The task: Every record should be written out exactly, please.

- - -

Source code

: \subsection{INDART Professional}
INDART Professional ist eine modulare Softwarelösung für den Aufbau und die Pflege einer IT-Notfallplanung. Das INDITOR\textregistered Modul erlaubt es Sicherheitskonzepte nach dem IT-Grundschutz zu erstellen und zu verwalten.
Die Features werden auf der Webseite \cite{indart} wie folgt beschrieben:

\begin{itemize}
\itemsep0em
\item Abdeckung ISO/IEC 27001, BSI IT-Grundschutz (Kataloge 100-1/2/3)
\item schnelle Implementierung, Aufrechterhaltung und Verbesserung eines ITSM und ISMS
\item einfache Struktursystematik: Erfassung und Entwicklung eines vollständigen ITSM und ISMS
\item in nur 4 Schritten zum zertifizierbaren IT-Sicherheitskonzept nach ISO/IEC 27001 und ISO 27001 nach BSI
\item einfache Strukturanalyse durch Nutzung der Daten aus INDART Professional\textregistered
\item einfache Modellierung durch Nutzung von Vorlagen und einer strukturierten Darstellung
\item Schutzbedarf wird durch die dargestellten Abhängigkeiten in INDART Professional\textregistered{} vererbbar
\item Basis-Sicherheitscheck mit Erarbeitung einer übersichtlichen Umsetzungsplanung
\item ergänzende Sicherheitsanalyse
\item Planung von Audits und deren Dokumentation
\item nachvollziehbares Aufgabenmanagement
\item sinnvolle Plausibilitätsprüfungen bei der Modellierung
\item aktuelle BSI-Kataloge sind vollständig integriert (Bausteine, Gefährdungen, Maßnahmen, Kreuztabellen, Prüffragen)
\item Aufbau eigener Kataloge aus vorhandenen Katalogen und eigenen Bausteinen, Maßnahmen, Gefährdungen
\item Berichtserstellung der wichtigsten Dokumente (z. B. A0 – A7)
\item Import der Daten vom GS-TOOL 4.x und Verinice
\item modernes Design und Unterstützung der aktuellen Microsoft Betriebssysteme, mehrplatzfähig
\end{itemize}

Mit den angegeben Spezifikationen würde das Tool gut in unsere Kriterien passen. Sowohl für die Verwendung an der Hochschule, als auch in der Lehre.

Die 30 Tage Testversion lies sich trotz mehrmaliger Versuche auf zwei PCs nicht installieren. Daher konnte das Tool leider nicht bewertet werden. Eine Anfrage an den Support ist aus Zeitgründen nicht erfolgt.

- - -

Task response:
Source code

: \subsection{INDART Professional}
INDART Professional ist eine modulare Softwarelösung für den Aufbau und die Pflege einer IT-Notfallplanung. Das INDITOR\textregistered Modul erlaubt es Sicherheitskonzepte nach dem IT-Grundschutz zu erstellen und zu verwalten.
Die Features werden auf der Webseite \cite{indart} wie folgt beschrieben:

\begin{itemize}
\itemsep0em
\item Abdeckung ISO/IEC 27001, BSI IT-Grundschutz (Kataloge 100-1/2/3)
\item schnelle Implementierung, Aufrechterhaltung und Verbesserung eines ITSM und ISMS
\item einfache Struktursystematik: Erfassung und Entwicklung eines vollständigen ITSM und ISMS
\item in nur 4 Schritten zum zertifizierbaren IT-Sicherheitskonzept nach ISO/IEC 27001 und ISO 27001 nach BSI
\item einfache Strukturanalyse durch Nutzung der Daten aus INDART Professional\textregistered
\item einfache Modellierung durch Nutzung von Vorlagen und einer strukturierten Darstellung
\item Schutzbedarf wird durch die dargestellten Abhängigkeiten in INDART Professional\textregistered{} vererbbar
\item Basis-Sicherheitscheck mit Erarbeitung einer übersichtlichen Umsetzungsplanung
\item ergänzende Sicherheitsanalyse
\item Planung von Audits und deren Dokumentation
\item nachvollziehbares Aufgabenmanagement
\item sinnvolle Plausibilitätsprüfungen bei der Modellierung
\item aktuelle BSI-Kataloge sind vollständig integriert (Bausteine, Gefährdungen, Maßnahmen, Kreuztabellen, Prüffragen)
\item Aufbau eigener Kataloge aus vorhandenen Katalogen und eigenen Bausteinen, Maßnahmen, Gefährdungen
\item Berichtserstellung der wichtigsten Dokumente (z. B. A0 – A7)
\item Import der Daten vom GS-TOOL 4.x und Verinice
\item modernes Design und Unterstützung der aktuellen Microsoft Betriebssysteme, mehrplatzfähig
\end{itemize}

Mit den angegeben Spezifikationen würde das Tool gut in unsere Kriterien passen. Sowohl für die Verwendung an der Hochschule, als auch in der Lehre.

Die 30 Tage Testversion lies sich trotz mehrmaliger Versuche auf zwei PCs nicht installieren. Daher konnte das Tool leider nicht bewertet werden. Eine Anfrage an den Support ist aus Zeitgründen nicht erfolgt.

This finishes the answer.